May 10, 2005

whoever you are...

city.jpg
transamerica building, nikon d70

You do not have to be good.
You do not have to walk on your knees
for a hundred miles through the desert, repenting.
You only have to let the soft animal of your body
love what it loves.
Tell me about despair, yours, and I will tell you mine.
Meanwhile the world goes on.
Meanwhile the sun and the clear pebbles of the rain
are moving across the landscapes,
over the prairies and the deep trees,
the mountains and the rivers.
Meanwhile the wild geese, high in the clean blue air,
are heading home again.
Whoever you are, no matter how lonely,
the world offers itself to your imagination,
calls to you like the wild geese, harsh and exciting--
over and over announcing your place
in the family of things.

~Wild Geese by Mary Oliver

I haven't been able to find the words to really write here. I feel all the words were sucked out when Kadison came into the world. My whole inside.

Believe me the love that I feel for her is so huge and I'm having a wonderful time being a mom to her and experiencing all these new things but I still feel the words have been sucked out of me.

I just haven't been able to talk, say what I feel or figure out how I feel.

I feel like I'm back where I was years back when I didn't know who I was or where I was going.

I'm wanting to know who I am now.
Reading Jen's entries lately I've been reminded to ask the question "who am I" - who am I really? I've read the self help books, I've been in therapy, I've done my work and it still comes down to the same question..."who am I?"

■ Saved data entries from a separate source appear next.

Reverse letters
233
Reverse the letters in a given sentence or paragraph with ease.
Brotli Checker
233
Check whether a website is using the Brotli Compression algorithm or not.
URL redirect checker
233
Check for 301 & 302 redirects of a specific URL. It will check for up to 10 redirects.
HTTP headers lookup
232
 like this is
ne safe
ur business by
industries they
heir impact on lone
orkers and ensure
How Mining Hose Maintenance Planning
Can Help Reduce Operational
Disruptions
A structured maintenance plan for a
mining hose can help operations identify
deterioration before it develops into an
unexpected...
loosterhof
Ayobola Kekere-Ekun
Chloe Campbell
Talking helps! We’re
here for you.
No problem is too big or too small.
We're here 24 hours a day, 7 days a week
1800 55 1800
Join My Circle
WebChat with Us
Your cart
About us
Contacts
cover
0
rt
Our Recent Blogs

What makes me tick, what makes me calm, what is it that brings me back to me?

I don't know...
But believe me I intend to find out.

Posted by stef at May 10, 2005 09:27 PM
Comments

Thanks for sharing. You don't have to always feel like you're saying something important (b/c believe me sometimes I feel like I'm saying nothing at all!) but what you share is amazing. The small details, the uncertainty-it's something we all share. It's a constant search to find our place. Give yourself the love and patience you deserve right now--the answer will come.